Retour en arrière. En 1992, au nom de la diversité de l’offre culturelle et du pluralisme des médias, Paris décide d’interdire à la grande distribution, la presse, l’édition et le cinéma de faire de la publicité à la télévision. Dix ans plus tard, Bruxelles, qui brandit l’étendard de la libre concurrence, met en demeure la France de faire sauter ce verrou. Paris s’accroche puis cède. Le 7 octobre 2003, le gouvernement autorise par décret la grande distribution à s’afficher dès le 1er janvier 2007 sur le petit écran.
"Il est frais mon poisson"
L’ouverture du marché publicitaire audiovisuel à ces nouveaux annonceurs n’est pas un fait anodin. Car le marché est colossal. Selon Bruno Belliat, directeur de la communication de la régie publicitaire de France Télévisions, cette ressource pourrait représenter "de 150 à 200 millions d’euros dès 2007". Ce pactole attise bien entendu toutes les convoitises. TF1, premier en terme d’audience (30 % en moyenne), devrait décrocher plus de 50 % de ce marché publicitaire, alors que France Télévisions n’en escompte que 20 %. Mais il faudra partager avec les chaînes du câble et du satellite ainsi que celles de la télévision numérique terrestre. D’autant que la grande distribution y teste ses spots de publicité depuis l’année 2004.En coulisses, chacun fourbit ses armes. Les enseignes peaufinent leurs nouveaux plans de communication et les régies publicitaires courtisent leurs futurs clients. Quant aux autres médias : ils tentent de sauver les meubles et font la soupe à la grimace. Presse, radio et affichage, jusque-là seuls bénéficiaires de cette manne interdite de petit écran, réorganisent leurs troupes. Car pas question pour les annonceurs de revoir leurs budgets à la hausse. "Il ne faut pas s’attendre à une augmentation de l’enveloppe publicitaire, alors que le discours ambiant porte sur la baisse des prix. Il y aura nécessairement des arbitrages", prophétise Vincent Leclabart, pédégé d’Australie, l’agence publicitaire de Leclerc.

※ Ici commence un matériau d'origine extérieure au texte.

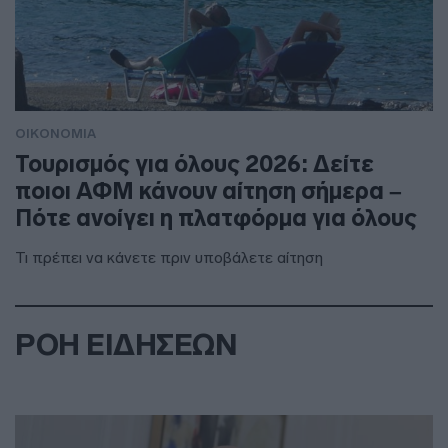
ΟΙΚΟΝΟΜΙΑ
Τουρισμός για όλους 2026: Δείτε
ποιοι ΑΦΜ κάνουν αίτηση σήμερα –
Πότε ανοίγει η πλατφόρμα για όλους
Τι πρέπει να κάνετε πριν υποβάλετε αίτηση
ΡΟΗ ΕΙΔΗΣΕΩΝ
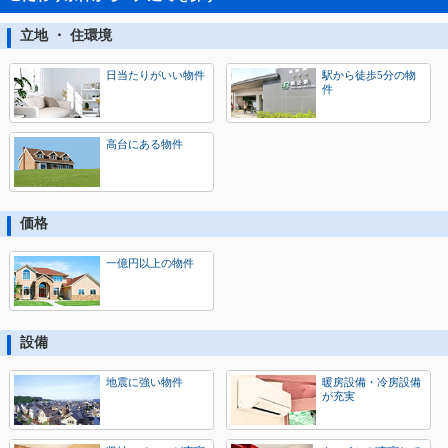
立地 ・ 住環境
日当たりがいい物件
駅から徒歩5分の物
件
高台にある物件
価格
一億円以上の物件
設備
地震に強い物件
暖房設備・冷房設備
が充実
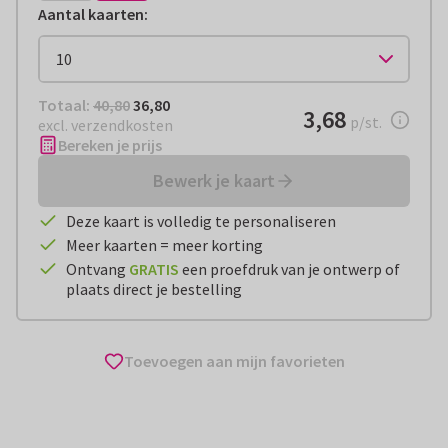
Aantal kaarten
:
Totaal:
€ 36,80
Totaal:
40,80
36,80
€ 3,68
3,68
per stuk
p/st.
excl. verzendkosten
Bereken je prijs
Bewerk je kaart
Deze kaart is volledig te personaliseren
Meer kaarten = meer korting
Ontvang
GRATIS
een proefdruk van je ontwerp of
plaats direct je bestelling
Toevoegen aan mijn favorieten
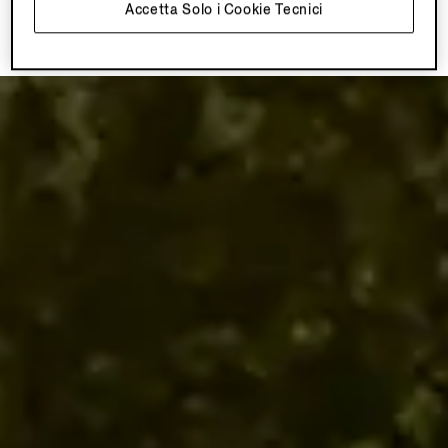
Torna su
Accetta Solo i Cookie Tecnici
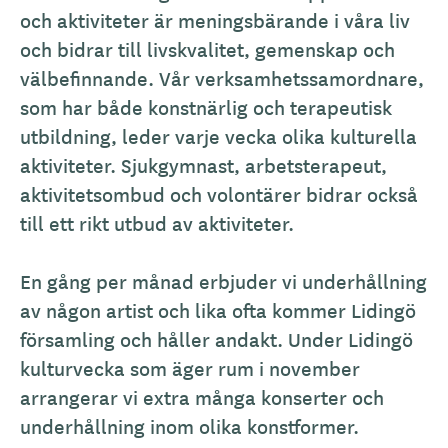
och aktiviteter är meningsbärande i våra liv
och bidrar till livskvalitet, gemenskap och
välbefinnande. Vår verksamhetssamordnare,
som har både konstnärlig och terapeutisk
utbildning, leder varje vecka olika kulturella
aktiviteter. Sjukgymnast, arbetsterapeut,
aktivitetsombud och volontärer bidrar också
till ett rikt utbud av aktiviteter.
En gång per månad erbjuder vi underhållning
av någon artist och lika ofta kommer Lidingö
församling och håller andakt. Under Lidingö
kulturvecka som äger rum i november
arrangerar vi extra många konserter och
underhållning inom olika konstformer.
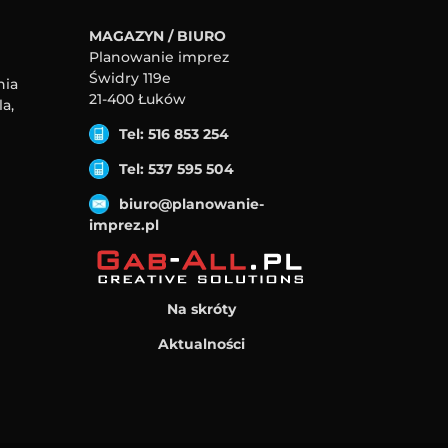
MAGAZYN / BIURO
Planowanie imprez
Świdry 119e
nia
21-400 Łuków
a,
Tel: 516 853 254
Tel: 537 595 504
biuro@planowanie-
imprez.pl
Na skróty
Aktualności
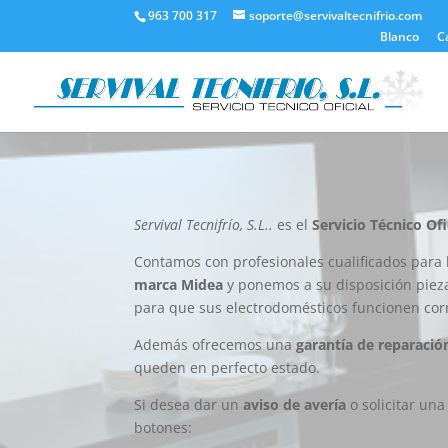
963 700 317
soporte@servivaltecnifrio.com
Blanco
C
Servival Tecnifrío, S.L..
es el
Servicio Técnico Ofi
Contamos con profesionales cualificados para 
marca Midea
y ponemos a su disposición pie
para que sus electrodomésticos funcionen co
Además ofrecemos una
garantía de reparació
queden en perfecto estado.
Si desea dar un
aviso de avería
o solicitar un
botones:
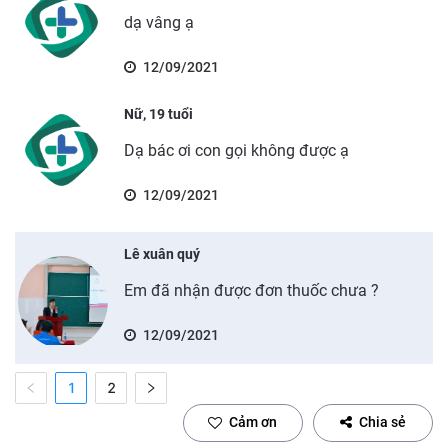
dạ vâng ạ
12/09/2021
Nữ, 19 tuổi
Dạ bác ơi con gọi không được ạ
12/09/2021
Lê xuân quý
Em đã nhận được đơn thuốc chưa ?
12/09/2021
1
2
Cảm ơn
Chia sẻ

Consolation : la presse quotidienne régionale, au prix de longues négociations avec le Bureau de vérification de la publicité (BVP) (1), a conservé le monopole des opérations de promotion, qui demeurent interdites de télévision. Le télespectateur en attente du journal de 20 heures devrait donc échapper à la caissette de côtes de porc à 10 euros, ou aux trois Camembert pour le prix de deux. Un acquis vital car les annonces de promotions représentent pour la presse quotidienne régionale "de 70 à 80 % du budget publicité alloué par les distributeurs", souligne Bruno Hocquart de Turtot, directeur général du Syndicat de la PQR (SPQR). Pour autant, la presse régionale pourrait sentir passer le boulet, alors que 40 % de son budget annuel est alimenté par la publicité.